From these reviews, I would currently modify my term request for an MF term for Eed to something like what I've put below. It's possible that this term is broad enough to cover the allosteric activation activity that VEFS domain of SUZ12 possesses, however, it may be more appropriate to have different terms depending on what marks they bind. I would need to do more reading to understand the allosteric activitation activity of SUZ12.

Suggested term label: histone H3-K27 methyltransferase allosteric activator activity

Definition (free text) def: Binds to a repressive chromatin mark, including H3-K27me3, H3-K9me3, or H4-K20me3, and allosterically changes the configuration of the catalytic histone H3-K27 methyltransferase subunit such that the catalytic site is activated, enabling the enzyme to catalyze the transfer of a methyl group to lysine 27 of histone H3 (H3K27). [GOC:krc, PMID:15916951, PMID:17997413, PMID:33232890, PMID:31708574, PMID:22349693]

Reference, in format PMID:####### (REQUIRED) PMID:15916951 - Montgomery ND, et al. 2005. The murine polycomb group protein Eed is required for global histone H3 lysine-27 methylation. Curr Biol. 15(10):942-7 PMID:17997413 - Montgomery ND, et al. 2007. Molecular and functional mapping of EED motifs required for PRC2-dependent histone methylation. J Mol Biol. 374(5):1145-57 PMID:33232890 - Glancy E, et al. 2021. Structural basis for PRC2 engagement with chromatin. Curr Opin Struct Biol. 2021 Apr;67:135-144. PMID:31708574 - Chammas P, et al. 2020. Engaging chromatin: PRC2 structure meets function. Br J Cancer. 122(3):315-328. PMID:22349693 - O'Meara MM & Simon JA. 2012. Inner workings and regulatory inputs that control Polycomb repressive complex 2. Chromosoma. 2012 Jun;121(3):221-34.


Chammas P, Mocavini I, Di Croce L. 2020. Engaging chromatin: PRC2 structure meets function. Br J Cancer. 122(3):315-328. PMID:31708574


Glancy E, Ciferri C, Bracken AP. 2021. Structural basis for PRC2 engagement with chromatin. Curr Opin Struct Biol. 2021 Apr;67:135-144. PMID:33232890


O'Meara MM & Simon JA. 2012. Inner workings and regulatory inputs that control Polycomb repressive complex 2. Chromosoma. 2012 Jun;121(3):221-34. PMID:22349693

Inputs to EZH2 from core partner subunits

ValWood commented 1 month ago

that EED is a core subunit of the complex, therefore it cannot act as a regulator.

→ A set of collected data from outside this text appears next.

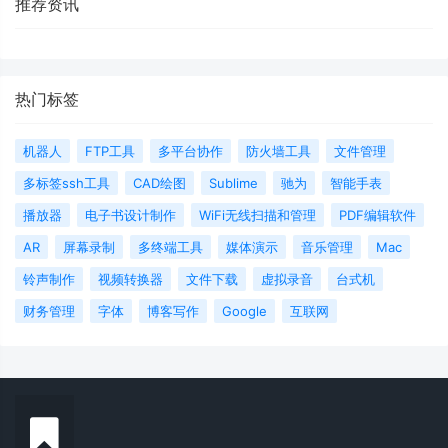
推荐资讯
热门标签
机器人
FTP工具
多平台协作
防火墙工具
文件管理
多标签ssh工具
CAD绘图
Sublime
驰为
智能手表
播放器
电子书设计制作
WiFi无线扫描和管理
PDF编辑软件
AR
屏幕录制
多终端工具
媒体演示
音乐管理
Mac
铃声制作
视频转换器
文件下载
虚拟录音
台式机
财务管理
字体
博客写作
Google
互联网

Aside: Is that a rule? We have lots of enzyme regulators that are core subunits of the complex?

dolichol-phosphate-mannose synthase complex (GO:0033185) RNA decapping complex (GO:0098745) NatA complex cyclin dependent kinases hundreds...

Is Colin's comment confusing MF regulator with "regulation of process"

pgaudet commented 1 month ago

Aside: Is that a rule? We have lots of enzyme regulators that are core subunits of the complex?

I also thought a regulator could be part of the core complex.

pgaudet commented 1 month ago

I think my comment above was intended a bit differently:

I looked at this with @colinlog , and he notes that EED is a core subunit of the complex, therefore it cannot act as a regulator.

We were proposing it's a scaffold; but not that because it's a core subunit, it cannot be a regulator.

deustp01 commented 1 month ago

We were proposing it's a scaffold; but not that because it's a core subunit, it cannot be a regulator.

Even then, do we want these exclusive categories, e.g., a gene product can only ever enable one thing, so a structural component cannot also be a regulator cannot also enable whatever the function of the complex is?